= What to do =
Only the pictures are dropped. Restate each line below word for word.

= Source information =
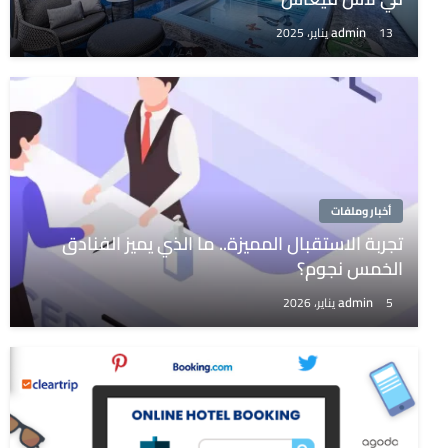
admin
13 يناير، 2025
أخبار وملفات
تجربة الاستقبال المميزة.. ما الذي يميز الفنادق
الخمس نجوم؟
admin
5 يناير، 2026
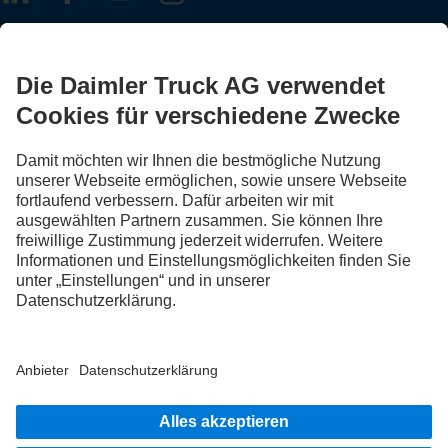
FOLLOW THE ROADSTARS.
Tausche jetzt Erfahrungen mit anderen Truckerinnen und
Truckern aus.
Steig ein
Impressum
Rechtliche Hinweise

= Task result =
admin
13 يناير، 2025
أخبار وملفات
تجربة الاستقبال المميزة.. ما الذي يميز الفنادق
الخمس نجوم؟
admin
5 يناير، 2026
FOLLOW THE ROADSTARS.
Tausche jetzt Erfahrungen mit anderen Truckerinnen und
Truckern aus.
Steig ein
Impressum
Rechtliche Hinweise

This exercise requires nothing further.